The Centre for Investigative Journalism
The Centre for Investigative Journalism

Data Cleaning with Pandas 1

Data cleaning can feel more like data penance, but Pandas can ease your pain, allowing you to clean and structure your data with minimal hassle. Jupyter Notebook’s interactive environment helps you keep track of your changes and allows you to explore your data.

Participants can expect to learn how to clean large complicated datasets quickly and learn how to explore data too large for Excel by using the browser based Jupyter Notebook.

Why Python?

Python makes it easy to replicate your analysis at a later stage and reduces the threat of human error that many face in Excel. It’s also shareable within teams and allows you to document and explain your work within the notebook so you can come back to it later and easily pick up from where you left off.
There are no upper limits in terms of data size, you can use Python on a csv with 10 rows or a billion.

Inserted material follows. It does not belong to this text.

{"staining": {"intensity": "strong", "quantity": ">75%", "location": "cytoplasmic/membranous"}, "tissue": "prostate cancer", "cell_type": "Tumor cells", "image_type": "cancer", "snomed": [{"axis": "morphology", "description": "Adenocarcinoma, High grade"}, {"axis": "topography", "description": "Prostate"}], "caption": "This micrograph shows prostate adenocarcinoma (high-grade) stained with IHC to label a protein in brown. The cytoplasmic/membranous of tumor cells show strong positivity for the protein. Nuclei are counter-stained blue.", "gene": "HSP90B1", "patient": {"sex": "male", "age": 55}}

You get to a point where the limitation is the speed of the RAM on your machine, at which point you need to switch to a server.

Technical Requirements

Participants should have previous experience of coding at a basic level or more.

Karrie Kehoe

Karrie Kehoe is a data journalist and researcher on the Data and Research team at the International Consortium of Investigative Journalists. Karrie has worked on award-winning global investigations like the FinCEN Files, Pandora Papers, Uber Files, Implant Files and more recently Deforestation Inc.

Max Harlow

Max Harlow works on the visual and data journalism team at the Financial Times, focusing on investigations. He also runs Journocoders, a group for journalists to develop technical skills for use in their reporting.